I shook my head, dumbfounded.

“C’mon, asshole. Somebody wants to see you.”

I luffed the sail and slowed, but at two hundred twenty-something pounds, I can’t stop. If I do, the board will sink. “No thanks, have a lunch date.”

Jillian sailed by and was looking back over her shoulder. Probably thinking about all the Miami horror stories she must have heard. It’s one thing to be caught in the crossfire of a Colombian cowboy drug war at a shopping mall. Or to wander into a Santeria ceremony sacrificing live goats to the god Yemaya.
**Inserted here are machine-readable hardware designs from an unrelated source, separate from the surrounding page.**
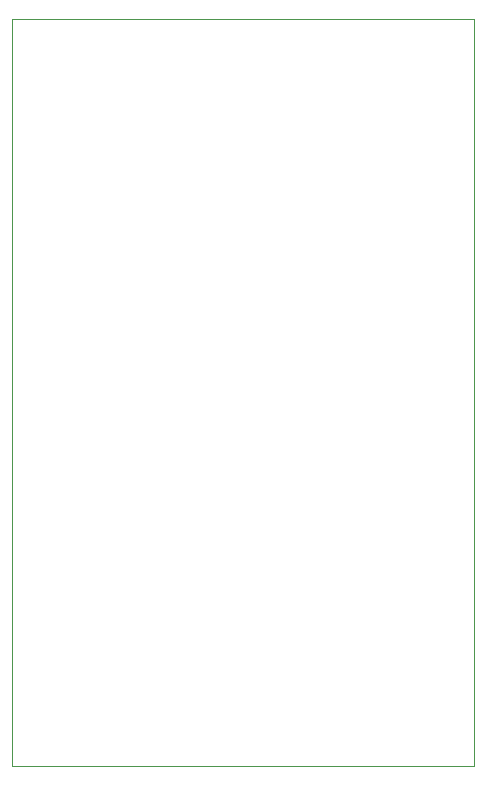
<source format=gbr>
%TF.GenerationSoftware,KiCad,Pcbnew,(5.1.7)-1*%
%TF.CreationDate,2020-11-11T21:30:07-07:00*%
%TF.ProjectId,Handheld-Backboard-E32-433T30D,48616e64-6865-46c6-942d-4261636b626f,rev?*%
%TF.SameCoordinates,PX76efc10PY4dffc60*%
%TF.FileFunction,Profile,NP*%
%FSLAX46Y46*%
G04 Gerber Fmt 4.6, Leading zero omitted, Abs format (unit mm)*
G04 Created by KiCad (PCBNEW (5.1.7)-1) date 2020-11-11 21:30:07*
%MOMM*%
%LPD*%
G01*
G04 APERTURE LIST*
%TA.AperFunction,Profile*%
%ADD10C,0.050000*%
%TD*%
G04 APERTURE END LIST*
D10*
X39116000Y0D02*
X39116000Y63246000D01*
X0Y0D02*
X0Y63246000D01*
X39116000Y0D02*
X0Y0D01*
X39116000Y63246000D02*
X0Y63246000D01*
M02*

</source>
But to witness a boardsailor’s kidnapping might be a new one for the folks in mid-America.

Their engines were idling, and the incoming tide brought them closer. Both had tattoos on their upper arms. The talker had a neatly trimmed mustache. “C’mon, Hector. We’ll tow him.”

They revved up and followed me, Hector zooming close, reaching for the bowline that sweeps back into the water as you sail. I pumped the sail and caught a gust that took me out of his reach. Except for a couple of space-age trimarans, a fiberglass board with a sail is the fastest wind-driven craft in existence. The America’s Cup yachts? Spare me. The fastest boards can triple their speeds. But a sail is not an engine. I depend on nature: wind and water. Those damn motorcycles on water generate four hundred fifty pounds of thrust out a jet nozzle.